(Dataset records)
↓

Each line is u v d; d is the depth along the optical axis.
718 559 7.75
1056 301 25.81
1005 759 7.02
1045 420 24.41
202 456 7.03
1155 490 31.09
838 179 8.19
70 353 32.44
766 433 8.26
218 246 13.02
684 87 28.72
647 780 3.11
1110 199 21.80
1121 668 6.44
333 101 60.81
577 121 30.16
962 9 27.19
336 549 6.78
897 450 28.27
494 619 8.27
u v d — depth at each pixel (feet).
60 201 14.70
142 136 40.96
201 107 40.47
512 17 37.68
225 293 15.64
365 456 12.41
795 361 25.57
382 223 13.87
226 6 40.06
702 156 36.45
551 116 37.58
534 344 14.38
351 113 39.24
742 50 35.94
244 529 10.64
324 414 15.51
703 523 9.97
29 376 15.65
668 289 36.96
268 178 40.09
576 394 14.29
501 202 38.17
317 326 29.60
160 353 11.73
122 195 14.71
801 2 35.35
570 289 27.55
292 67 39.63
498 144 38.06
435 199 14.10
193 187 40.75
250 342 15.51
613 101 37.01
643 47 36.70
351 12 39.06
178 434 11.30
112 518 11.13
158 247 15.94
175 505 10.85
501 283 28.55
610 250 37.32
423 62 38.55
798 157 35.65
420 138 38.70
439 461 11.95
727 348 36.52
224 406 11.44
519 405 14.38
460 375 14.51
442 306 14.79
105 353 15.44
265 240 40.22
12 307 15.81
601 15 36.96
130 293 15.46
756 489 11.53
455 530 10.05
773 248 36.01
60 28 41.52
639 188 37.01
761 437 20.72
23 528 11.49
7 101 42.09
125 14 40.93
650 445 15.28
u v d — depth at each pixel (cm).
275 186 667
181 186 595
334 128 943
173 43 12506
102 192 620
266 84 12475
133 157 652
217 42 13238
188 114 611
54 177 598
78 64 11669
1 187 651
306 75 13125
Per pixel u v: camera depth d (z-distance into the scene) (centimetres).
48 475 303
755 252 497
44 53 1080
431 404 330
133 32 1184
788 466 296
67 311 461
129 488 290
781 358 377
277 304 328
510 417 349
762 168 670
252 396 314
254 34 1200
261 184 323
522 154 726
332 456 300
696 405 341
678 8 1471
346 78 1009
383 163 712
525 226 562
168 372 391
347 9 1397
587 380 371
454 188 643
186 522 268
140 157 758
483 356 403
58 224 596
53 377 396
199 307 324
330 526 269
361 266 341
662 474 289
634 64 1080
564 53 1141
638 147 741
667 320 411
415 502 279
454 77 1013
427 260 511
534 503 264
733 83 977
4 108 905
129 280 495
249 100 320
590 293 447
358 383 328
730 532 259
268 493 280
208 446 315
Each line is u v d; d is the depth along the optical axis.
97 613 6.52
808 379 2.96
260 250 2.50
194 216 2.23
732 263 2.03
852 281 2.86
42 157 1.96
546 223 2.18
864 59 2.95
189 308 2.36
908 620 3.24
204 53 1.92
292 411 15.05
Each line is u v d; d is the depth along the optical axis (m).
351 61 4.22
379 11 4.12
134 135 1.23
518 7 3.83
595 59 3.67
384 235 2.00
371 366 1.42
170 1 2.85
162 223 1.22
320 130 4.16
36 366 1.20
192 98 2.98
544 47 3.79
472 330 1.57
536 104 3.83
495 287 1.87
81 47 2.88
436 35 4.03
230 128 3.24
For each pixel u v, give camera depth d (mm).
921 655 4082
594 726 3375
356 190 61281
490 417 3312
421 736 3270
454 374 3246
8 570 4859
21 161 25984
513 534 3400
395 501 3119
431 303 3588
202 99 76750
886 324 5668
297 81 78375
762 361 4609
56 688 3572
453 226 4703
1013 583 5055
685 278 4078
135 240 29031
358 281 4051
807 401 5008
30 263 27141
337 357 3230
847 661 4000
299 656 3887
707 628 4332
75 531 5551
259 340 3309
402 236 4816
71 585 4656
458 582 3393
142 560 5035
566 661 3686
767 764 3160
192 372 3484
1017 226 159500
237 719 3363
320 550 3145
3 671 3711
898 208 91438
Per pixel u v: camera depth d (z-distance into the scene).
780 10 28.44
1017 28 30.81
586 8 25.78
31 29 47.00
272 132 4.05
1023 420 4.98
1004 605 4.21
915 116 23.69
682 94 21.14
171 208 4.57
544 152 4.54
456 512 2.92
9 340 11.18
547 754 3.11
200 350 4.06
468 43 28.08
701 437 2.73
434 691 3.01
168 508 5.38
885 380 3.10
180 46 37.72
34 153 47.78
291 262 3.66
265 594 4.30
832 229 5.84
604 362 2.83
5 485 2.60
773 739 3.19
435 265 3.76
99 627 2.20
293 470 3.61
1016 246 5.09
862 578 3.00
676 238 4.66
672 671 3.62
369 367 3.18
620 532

↑

_EXERCISE DESCRIPTION:_ Based on the entries above, give the number of lines with the string "scene" and no further text.

_RESULT FOR THIS EXERCISE:_ 2